Postby jlaake » Thu Apr 06, 2023 5:51 pm

With the robust design, the secondary occasions are assumed to be closed and occur over a short period of time, so animals don't age which is why I didn't add an age variable by default. That said, upon reading this thread (which I missed before), I can see it would be useful to have an age variable that was the same for all secondary occasions but say split them by juveniles vs adults for each session.

So I naively started an example thinking that I could simply create an age variable in the design data. But it became apparent very quickly that wasn't possible because the PIMS are square for p and c and there is no way to know the initial session at which the critter was first captured. Thus there is no way to modify their age through the sessions as they get older. Which is probably the actual reason I didn't include age in p and c. It can't be done.

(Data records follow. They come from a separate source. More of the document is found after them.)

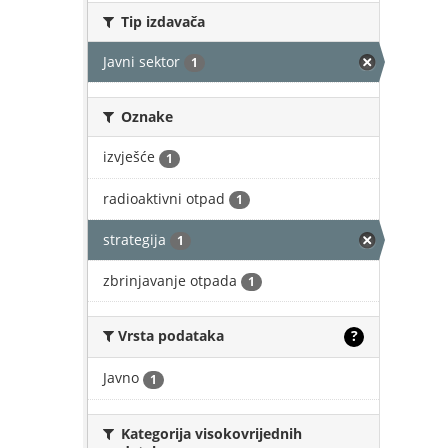
Tip izdavača
Javni sektor
1
Oznake
izvješće
1
radioaktivni otpad
1
strategija
1
zbrinjavanje otpada
1
Vrsta podataka
?
Javno
1
Kategorija visokovrijednih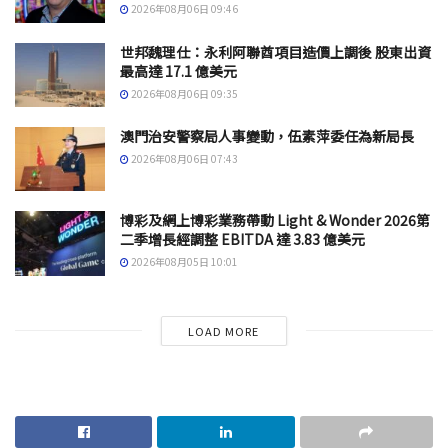
2026年08月06日 09:46
世邦魏理仕：永利阿聯酋項目造價上調後 股東出資
最高達 17.1 億美元
2026年08月06日 09:35
澳門治安警察局人事變動，伍素萍委任為新局長
2026年08月06日 07:43
博彩及網上博彩業務帶動 Light & Wonder 2026第
二季增長經調整 EBITDA 達 3.83 億美元
2026年08月05日 10:01
LOAD MORE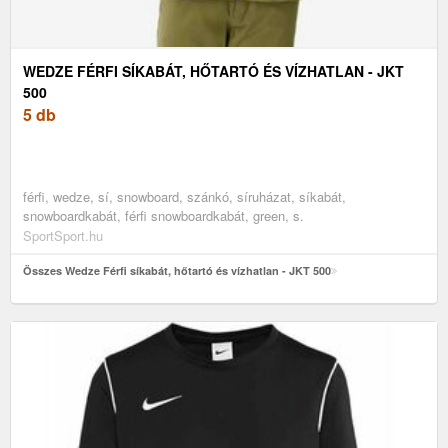
WEDZE FÉRFI SÍKABÁT, HŐTARTÓ ÉS VÍZHATLAN - JKT
500
5 db
férfi, wedze, sí, snowboard, szánkó, síruházat, síkabát,
snowboardkabát, férfi snowboardkabát, green, s.
SportSport.hu
Összes Wedze Férfi síkabát, hőtartó és vízhatlan - JKT 500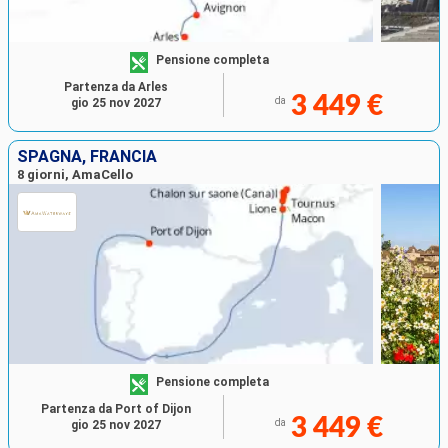
Pensione completa
Partenza da Arles
3 449 €
da
gio 25 nov 2027
SPAGNA, FRANCIA
8 giorni, AmaCello
Pensione completa
Partenza da Port of Dijon
3 449 €
da
gio 25 nov 2027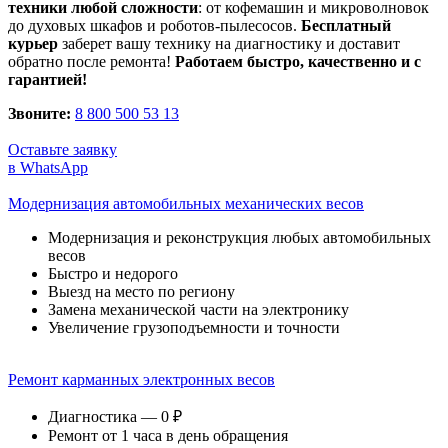
техники любой сложности
: от кофемашин и микроволновок
до духовых шкафов и роботов-пылесосов.
Бесплатный
курьер
заберет вашу технику на диагностику и доставит
обратно после ремонта!
Работаем быстро, качественно и с
гарантией!
Звоните:
8 800 500 53 13
Оставьте заявку
в WhatsApp
Модернизация автомобильных механических весов
Модернизация и реконструкция любых автомобильных
весов
Быстро и недорого
Выезд на место по региону
Замена механической части на электронику
Увеличение грузоподъемности и точности
Ремонт карманных электронных весов
Диагностика — 0 ₽
Ремонт от 1 часа в день обращения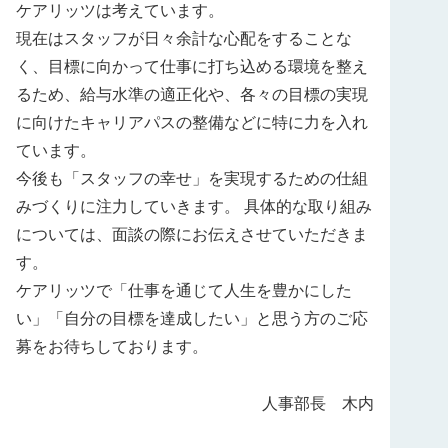
ケアリッツは考えています。
現在はスタッフが日々余計な心配をすることな
く、目標に向かって仕事に打ち込める環境を整え
るため、給与水準の適正化や、各々の目標の実現
に向けたキャリアパスの整備などに特に力を入れ
ています。
今後も「スタッフの幸せ」を実現するための仕組
みづくりに注力していきます。 具体的な取り組み
については、面談の際にお伝えさせていただきま
す。
ケアリッツで「仕事を通じて人生を豊かにした
い」「自分の目標を達成したい」と思う方のご応
募をお待ちしております。
人事部長 木内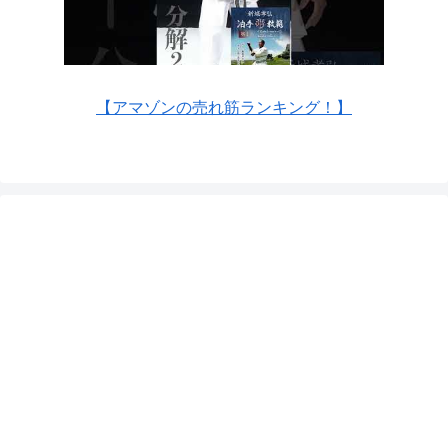
【アマゾンの売れ筋ランキング！】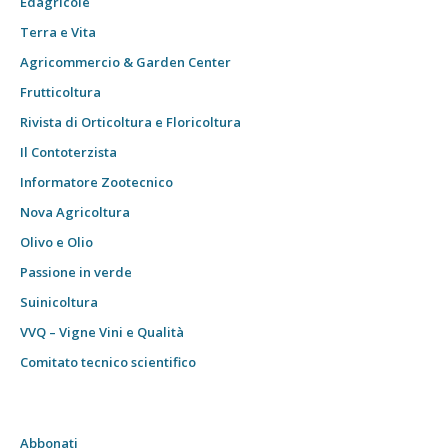
Edagricole
Terra e Vita
Agricommercio & Garden Center
Frutticoltura
Rivista di Orticoltura e Floricoltura
Il Contoterzista
Informatore Zootecnico
Nova Agricoltura
Olivo e Olio
Passione in verde
Suinicoltura
VVQ – Vigne Vini e Qualità
Comitato tecnico scientifico
Abbonati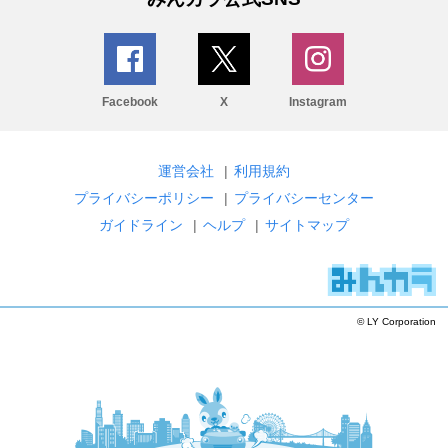
Facebook
X
Instagram
運営会社
|
利用規約
プライバシーポリシー
|
プライバシーセンター
ガイドライン
|
ヘルプ
|
サイトマップ
© LY Corporation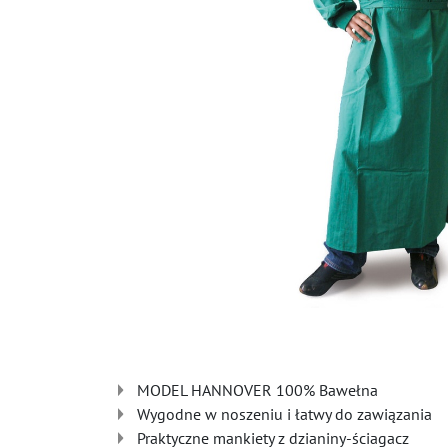
MODEL HANNOVER 100% Bawełna
Wygodne w noszeniu i łatwy do zawiązania
Praktyczne mankiety z dzianiny-ściagacz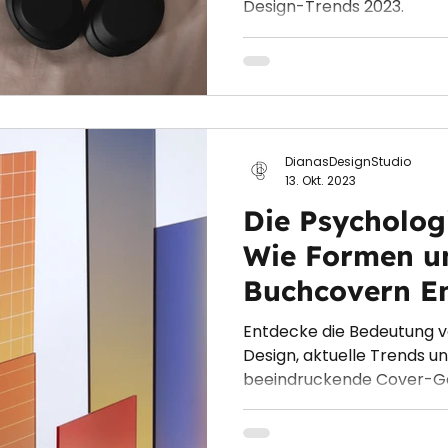
Design-Trends 2023.
DianasDesignStudio
13. Okt. 2023
Die Psycholog
Wie Formen u
Buchcovern E
wecken
Entdecke die Bedeutung 
Design, aktuelle Trends un
beeindruckende Cover-Ge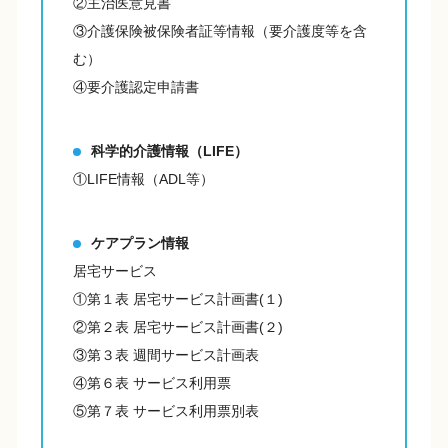
②主治医意見書
③介護保険被保険者証等情報（要介護度等を含
む）
④要介護認定申請書
科学的介護情報（LIFE）
①LIFE情報（ADL等）
ケアプラン情報
居宅サービス
①第１表 居宅サービス計画書(１)
②第２表 居宅サービス計画書(２)
③第３表 週間サービス計画表
④第６表 サービス利用票
⑤第７表 サービス利用票別表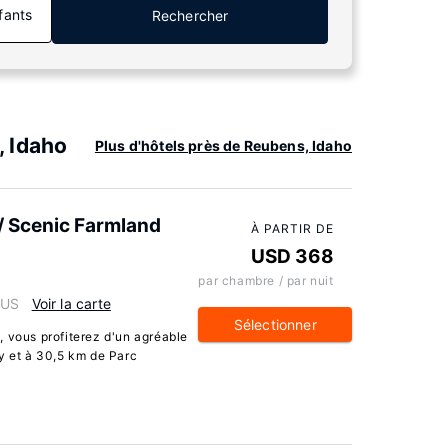
fants
Rechercher
 Idaho
Plus d'hôtels près de Reubens, Idaho
/ Scenic Farmland
À PARTIR DE
USD 368
par chambre / par nuit
 US
Voir la carte
Sélectionner
, vous profiterez d'un agréable
y et à 30,5 km de Parc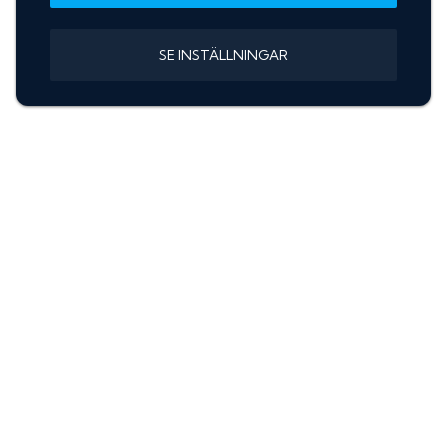
SE INSTÄLLNINGAR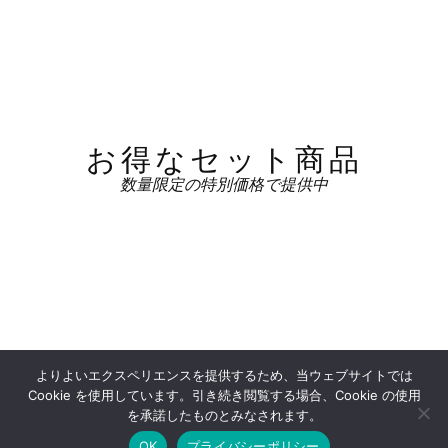
お得なセット商品
数量限定の特別価格で提供中
よりよいエクスペリエンスを提供するため、当ウェブサイトでは
Cookie を使用しています。引き続き閲覧する場合、Cookie の使用
YOUPAPERS OFFICIAL SHOP
を承諾したものとみなされます。
OK
プライバシーポリシー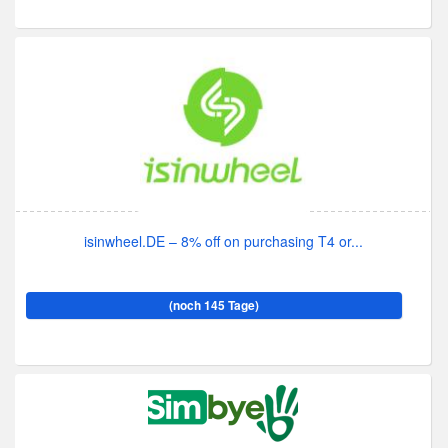
isinwheel.DE – 8% off on purchasing T4 or...
(noch 145 Tage)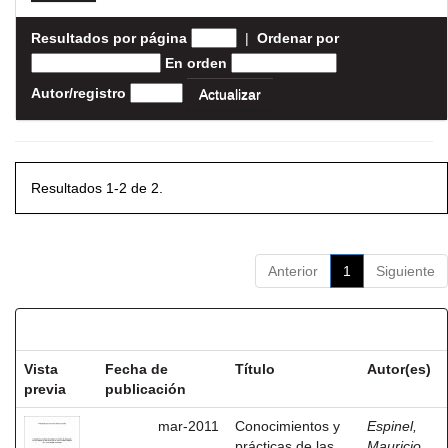
Resultados por página
|
Ordenar por
En orden
Autor/registro
Resultados 1-2 de 2.
Anterior
1
Siguiente
Resultados por ítem:
Vista
Fecha de
Título
Autor(es)
previa
publicación
mar-2011
Conocimientos y
Espinel,
prácticas de las
Mauricio,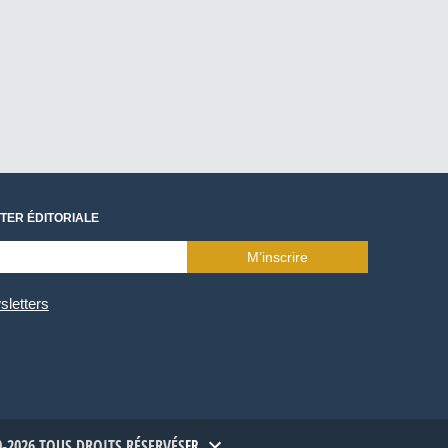
TER ÉDITORIALE
M’inscrire
sletters
-2026 TOUS DROITS RÉSERVÉS
FR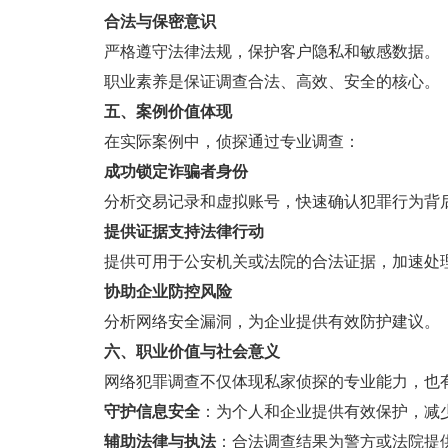
合法与保密意识
严格遵守法律法规，保护客户隐私和敏感数据。
职业素养是保证调查合法、高效、安全的核心。
五、案例价值体现
在实际案例中，侦探通过专业调查：
成功锁定诈骗者身份
分析交易记录和虚拟账号，快速确认犯罪行为背
提供证据支持法律行动
提供可用于公安机关或法院的合法证据，加速处
协助企业防控风险
分析网络安全漏洞，为企业提供有效防护建议。
六、职业价值与社会意义
网络犯罪调查不仅体现私家侦探的专业能力，也
守护信息安全
：为个人和企业提供有效保护，减
辅助法律与执法
：合法调查结果为警方或法院提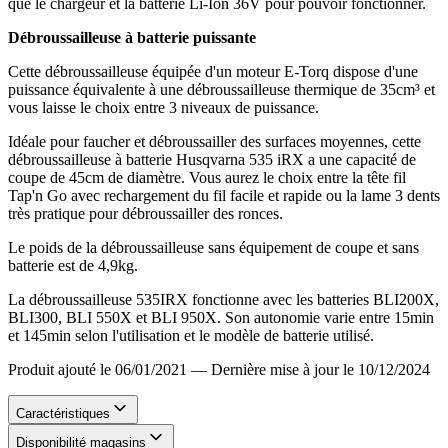
que le chargeur et la batterie Li-Ion 36V pour pouvoir fonctionner.
Débroussailleuse à batterie puissante
Cette débroussailleuse équipée d'un moteur E-Torq dispose d'une
puissance équivalente à une débroussailleuse thermique de 35cm³ et
vous laisse le choix entre 3 niveaux de puissance.
Idéale pour faucher et débroussailler des surfaces moyennes, cette
débroussailleuse à batterie Husqvarna 535 iRX a une capacité de
coupe de 45cm de diamètre. Vous aurez le choix entre la tête fil
Tap'n Go avec rechargement du fil facile et rapide ou la lame 3 dents
très pratique pour débroussailler des ronces.
Le poids de la débroussailleuse sans équipement de coupe et sans
batterie est de 4,9kg.
La débroussailleuse 535IRX fonctionne avec les batteries BLI200X,
BLI300, BLI 550X et BLI 950X. Son autonomie varie entre 15min
et 145min selon l'utilisation et le modèle de batterie utilisé.
Produit ajouté le 06/01/2021
—
Dernière mise à jour le 10/12/2024
Caractéristiques
Disponibilité magasins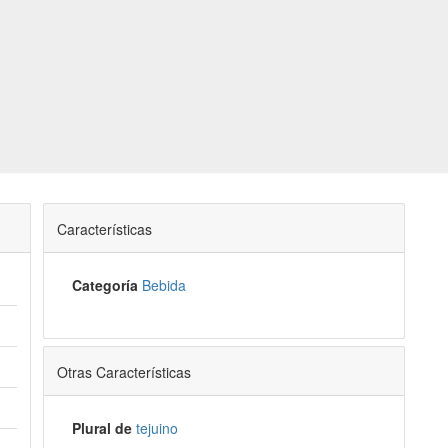
Características
Categoría
Bebida
Otras Características
Plural de
tejuino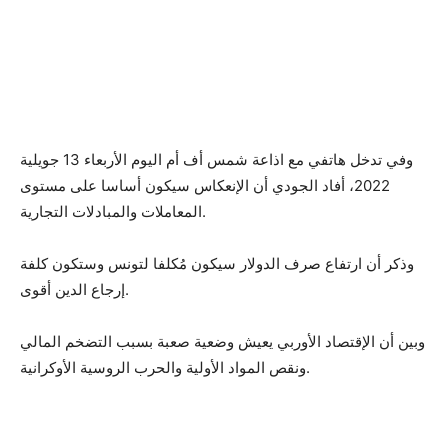
وفي تدخل هاتفي مع اذاعة شمس أف أم اليوم الأربعاء 13 جويلية
2022، أفاد الجودي أن الإنعكاس سيكون أساسا على مستوى
المعاملات والمبادلات التجارية.
وذكر أن ارتفاع صرف الدولار سيكون مُكلفا لتونس وستكون كلفة
إرجاع الدين أقوى.
وبين أن الإقتصاد الأوربي يعيش وضعية صعبة بسبب التضخم المالي
ونقص المواد الأولية والحرب الروسية الأوكرانية.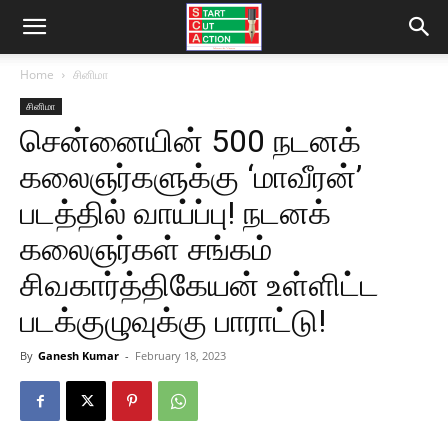
Home
சினிமா
சினிமா
சென்னையின் 500 நடனக்
கலைஞர்களுக்கு ‘மாவீரன்’
படத்தில் வாய்ப்பு! நடனக்
கலைஞர்கள் சங்கம்
சிவகார்த்திகேயன் உள்ளிட்ட
படக்குழுவுக்கு பாராட்டு!
By
Ganesh Kumar
-
February 18, 2023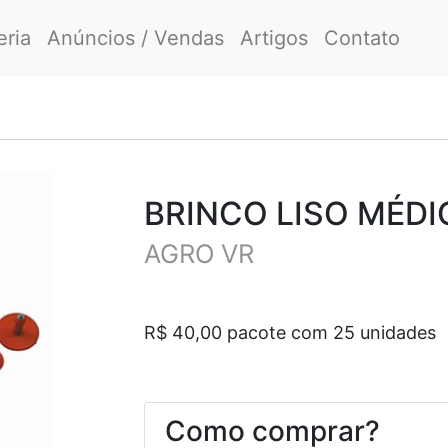
eria
Anúncios / Vendas
Artigos
Contato
BRINCO LISO MÉDI
AGRO VR
R$ 40,00 pacote com 25 unidades
Como comprar?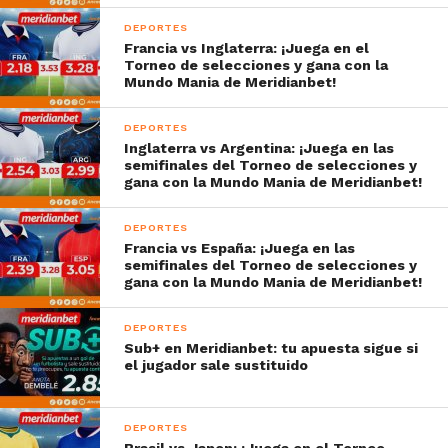
DEPORTES
Francia vs Inglaterra: ¡Juega en el
Torneo de selecciones y gana con la
Mundo Mania de Meridianbet!
DEPORTES
Inglaterra vs Argentina: ¡Juega en las
semifinales del Torneo de selecciones y
gana con la Mundo Mania de Meridianbet!
DEPORTES
Francia vs España: ¡Juega en las
semifinales del Torneo de selecciones y
gana con la Mundo Mania de Meridianbet!
DEPORTES
Sub+ en Meridianbet: tu apuesta sigue si
el jugador sale sustituido
DEPORTES
Brasil vs Japon: ¡Juega en el Torneo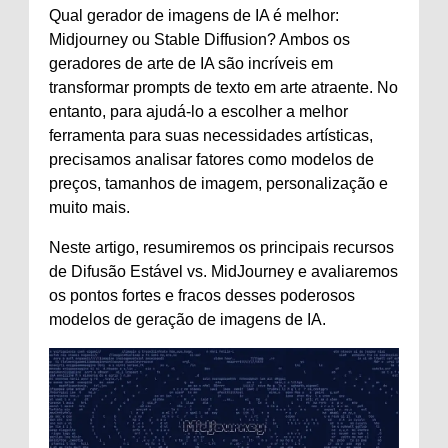
Qual gerador de imagens de IA é melhor:
Midjourney ou Stable Diffusion? Ambos os
geradores de arte de IA são incríveis em
transformar prompts de texto em arte atraente. No
entanto, para ajudá-lo a escolher a melhor
ferramenta para suas necessidades artísticas,
precisamos analisar fatores como modelos de
preços, tamanhos de imagem, personalização e
muito mais.
Neste artigo, resumiremos os principais recursos
de Difusão Estável vs. MidJourney e avaliaremos
os pontos fortes e fracos desses poderosos
modelos de geração de imagens de IA.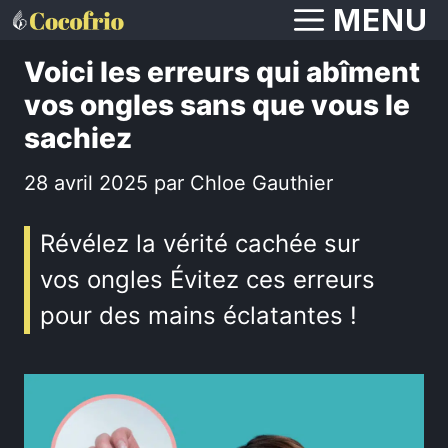
Aller
MENU
au
Voici les erreurs qui abîment
contenu
vos ongles sans que vous le
sachiez
28 avril 2025
par
Chloe Gauthier
Révélez la vérité cachée sur
vos ongles Évitez ces erreurs
pour des mains éclatantes !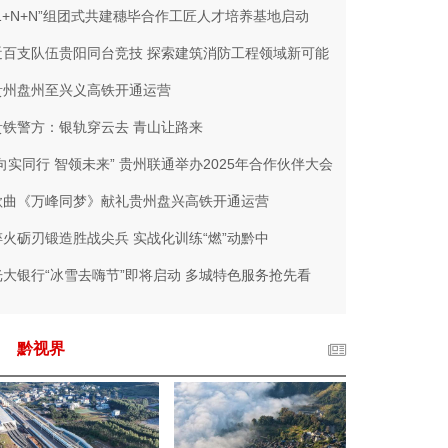
“1+N+N”组团式共建穗毕合作工匠人才培养基地启动
近百支队伍贵阳同台竞技 探索建筑消防工程领域新可能
贵州盘州至兴义高铁开通运营
贵铁警方：银轨穿云去 青山让路来
“向实同行 智领未来” 贵州联通举办2025年合作伙伴大会
歌曲《万峰同梦》献礼贵州盘兴高铁开通运营
淬火砺刃锻造胜战尖兵 实战化训练“燃”动黔中
光大银行“冰雪去嗨节”即将启动 多城特色服务抢先看
黔视界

But Bill's suggestion in his earlier post is the solution. You need to include a time varying individual covariate to the data. It should be a numeric value although if you want to be age categories you can use dummy values for the age categories. In your data you need a variable named something like age.1,age.2,...age.k where you have k sessions. The value is the age of the critter for the kth session. Values of age prior to first capture can be set to zero. Then you can use the variable age in the model for p/c and RMark will put "age.1" for session 1 and "age.2" for session 2 etc in the design matrix (DM) and when MARK fits the model it will plug in the age value for each critter at each session into the DM when it computes the p/c values.